So we are finally treated to Adobe’s Creative Suite 5, the newest version of it’s long-running and multi-awarded digital multimedia manipulation software suite. If you’ve had your RAM upgarde already, got that 64bit OS running, have lots and lots of internal and external hard drive space all set up to be the perfect video editing machine — then all you need is the software for it (and a good video card – more on this later). Adobe Premiere Pro CS5 seems to be the one you video editors and HD freaks have been waiting for. But first — for those who will be too lazy to read the whole article — here are the highlights.

Adobe Creative Suite 5
Good things:
- 64-bit native – This is what you have been waiting for — being able to take advantage of 64bit technology
- GPU acceleration – Free up your CPU of the cycles and reps, let your kick-ass GPU do the dirty work while your CPU relaxes
- Extensive high-def support – almost everything and anything you can think of in high-def, this baby will crunch it
Not-so-good things:
- GPU acceleration supported on only a few cards – Only 5 cards, to be exact
- CPU rendering is leisurely by comparison - While GPU rendering is a big boost, seems that the CPU is not doing the work that it can do — a waste for those quad core Intel babies that you have
- Interface text is too small - We take issue, but you might not. But then small is really that — small.
The long and short of it:
An video editing suite that has been due for 64-bit support finally gets it. A word of caution: if you really want your video workflow to fly and justify that hardware you saved up for, you may need to get an expensive nVidia CUDA-capable graphics card.

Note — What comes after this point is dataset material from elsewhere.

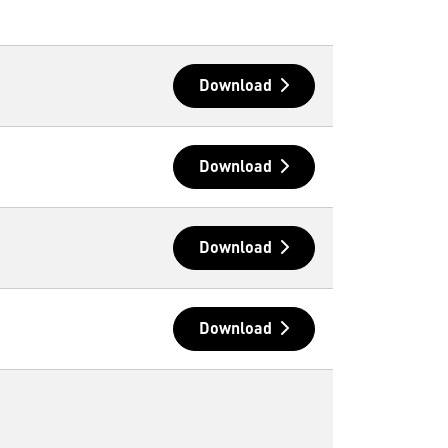
Download
Download
Download
Download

Still here? Watch this video first to appreciate Adobe Premiere Pro CS5:
Fully 64-bit native
32-bit versions of Windows have this annoying thing – they can recognize only 4GB of RAM at most. Bummer. On a 32-bit system, once all your startup programs load, you have little left over memory to load and run resource-intensive apps.

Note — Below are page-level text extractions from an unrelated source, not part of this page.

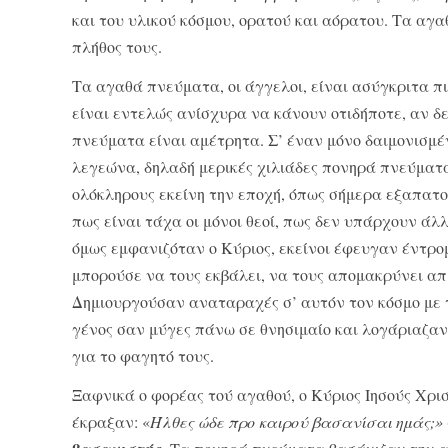
και του υλικού κόσμου, ορατού και αόρατου. Τα αγα­
πλήθος τους.
Τα αγαθά πνεύματα, οι άγγελοι, είναι ασύγκριτα π
είναι εντελώς ανίσχυρα να κάνουν οτι­δήποτε, αν δ
πνεύματα είναι αμέτρητα. Σ’ έναν μόνο δαιμονισμέ
λεγεώνα, δηλαδή μερι­κές χιλιάδες πονηρά πνεύμα
ολόκλη­ρους εκείνη την εποχή, όπως σήμερα εξαπατο
πως είναι τάχα οι μόνοι θεοί, πως δεν υπάρχουν άλ
όμως εμφανιζόταν ο Κύριος, εκείνοι έφευγαν έντρομ
μπορούσε να τους εκβάλει, να τους απομακρύνει απ’
Δημι­ουργούσαν αναταραχές σ’ αυτόν τον κόσμο με
γένος σαν μύγες πάνω σε θνησιμαίο και λο­γάριαζαν
για το φαγητό τους.
Ξαφνικά ο φορέας τού αγαθού, ο Κύριος Ιησούς Χρι­σ
έκραξαν: «
Ήλθες ώδε προ καιρού βασανίσαι ημάς;»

With Creative Suite 5, and with Premiere Pro more specifically — together with the tag along-but-equally-essential Media Encoder CS5, Encore CS5, and After Effects CS5 — all of these are now 64-bit native. That has been long overdue (ever since Vista came out), but we at MacPCWiz raise a few eyebrows at the decision that Adobe will NOT be offering 32-bit versions of these applications; you need to have a 64-bit OS to run them.
Install a version of Creative Suite 5 on a typical high-end system — a quad-core procs, Windows 7 64-bit, 8GB of RAM — you may not notice a substantial improvement from Adobe CS4, especially if you don’t have the recommended GPUs installed. You will notice however, and I bet to your sweet surprise, that you will have none of the RAM-related problems you probably encountered with Premiere Pro CS4–none of the slow reading and writing of data to the hard drive instead of to RAM, fewer playback and timeline scrubbing hesitations, and generally smoother operation overall.

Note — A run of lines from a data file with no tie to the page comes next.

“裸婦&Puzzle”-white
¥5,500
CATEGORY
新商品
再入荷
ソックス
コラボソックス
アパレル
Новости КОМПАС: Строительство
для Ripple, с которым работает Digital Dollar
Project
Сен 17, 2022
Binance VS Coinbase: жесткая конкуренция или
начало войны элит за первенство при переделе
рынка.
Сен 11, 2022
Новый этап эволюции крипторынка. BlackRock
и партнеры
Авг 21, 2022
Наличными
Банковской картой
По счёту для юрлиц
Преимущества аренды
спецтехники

Graphics to give you the boost
One of the biggest benefits of Premiere Pro CS5 is the continuing trend of using GPU power. Adobe says that Premiere Pro can “solve many computational problems in a fraction of the time a CPU would take to perform the same task” and thus can render HD video much more quickly–freeing your CPU to handle “background tasks.”
Here’s the catch, though: Adobe has qualified just five graphics cards for use with Premiere Pro–all of which are nVidia’s CUDA-capable cards. Four of these are Quadro workstation cards, ranging in cost from roughly $800 to more than $2000; the sole desktop card so far is the GTX 285, which sells for about $400 — only the GTX 285 and one of the Quadros will work in a Mac.
SLI configuration? No go. Bummer.
Adobe says it will also support new cards from nVidia’s Fermi line, such as the GTX 470 and GTX 480.
What we think
Adobe’s move to a 64-bit-native application is a bold one, but people are sure to follow. What strikes us as strange, is that Adobe may be promoting a video editing industry where those who wanted to edit analog video on their computers will have to have $3,000 video cards in their computers. Sure, 64-bit computers have become common, and your average consumer will be able to use one with Premiere Pro to create great video productions — but they have to be willing to wait. If video editing is your job, you know that time spent rendering is just time you could be earning more money with, if you get our drift. But make no doubt about it, investing in this application and one of those expensive nVidia cards is guaranteed to speed up your workflow.
With everything going to high-def these days, Adobe Premiere Pro CS5 – coupled with a stable and robust internal or external blu-ray burner – should be an interesting enough jump for video professionals.